One brand that did get it and came on board with The Pool’s less-is-more approach is Marks & Spencer. Its content partnership for M&S Food includes the publication of an article late afternoon targeting women at the time they are most likely to start thinking about what they will have for dinner.
When The Drum meets Laverne and Baker, they’re just closing a round of funding, earmarked for growing the commercial team. Since launch, The Pool has worked with a select number of the brands on its wishlist, including Clinique, its first partner.
With more pitches coming in than they can handle, servicing more partnerships is a big priority. “At the moment we’re having to cherry-pick,” says Baker.
Following the round of funding, another key area of focus is working on its database of email subscribers who receive a targeted e-shot listing three top articles during the morning commute. Open rates are 55 to 60 per cent, says Baker, with a click-through of 25 to 30 per cent. Going forward, the priority will be to build a meaningful picture of the audience. “We know how valuable that audience is,” she adds.
Holding their nerve
Of course, disrupting the status quo hasn’t been pain-free for the two, who have instinctively run against some received wisdom when starting out. Baker says “loads of people, particularly digital people” felt their strategy wouldn’t work because readers wouldn’t accept a broadcast approach online. “Loads of blokes in particular said ‘they don’t want everything first thing in the morning’, and ‘they’re not going to come back because you tell them to’ – but they did.”

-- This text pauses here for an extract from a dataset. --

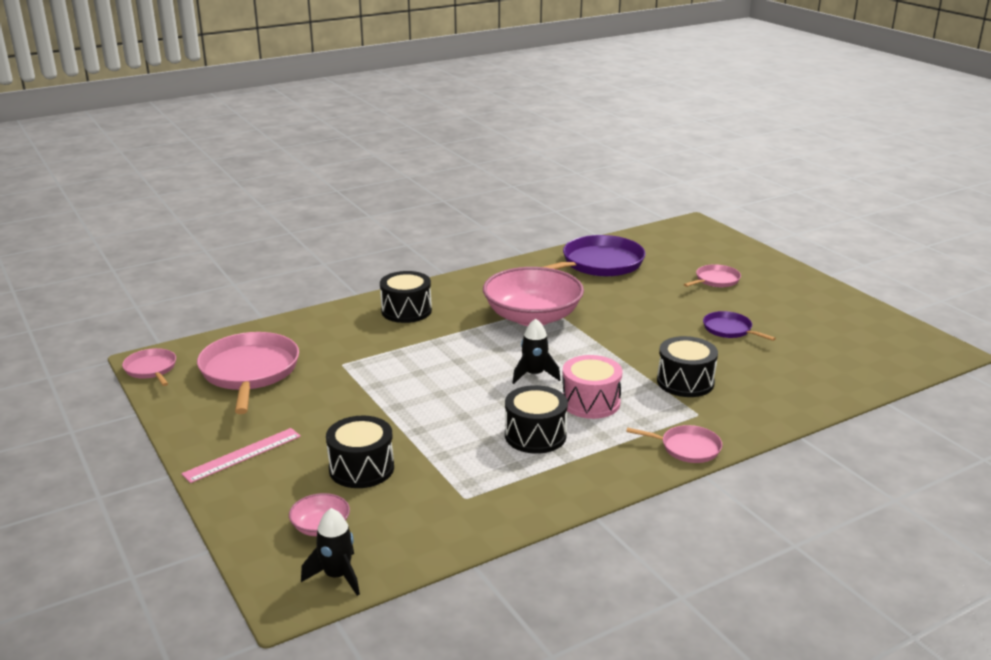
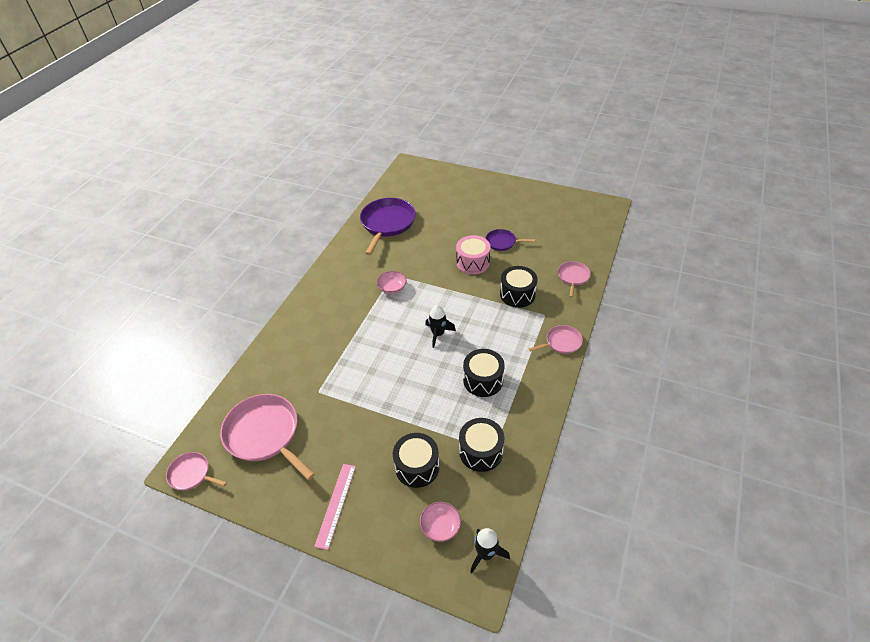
camera: 35 degrees left, 20 degrees up
(406, 311) = (312, 323): black drum -> black drum (481, 451)
(532, 317) = (392, 288): pink bowl -> pink bowl, size x0.44
(590, 402) = (486, 338): pink drum -> pink drum (473, 262)
(715, 280) = (461, 206): pink pan -> pink pan (573, 277)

Their approach to long-form is also doing well, despite uncertainty from some corners. “Someone said to me you’re really lucky if you can get anyone to watch a video or listen to a podcast more than three minutes long; actually, we’ve found the opposite,” says Laverne. “As long as it’s put out at the right time, our long-form travels and gets a lot of engagement. That’s been satisfying because we had to hold our nerve on a few things, and I’m glad we did.”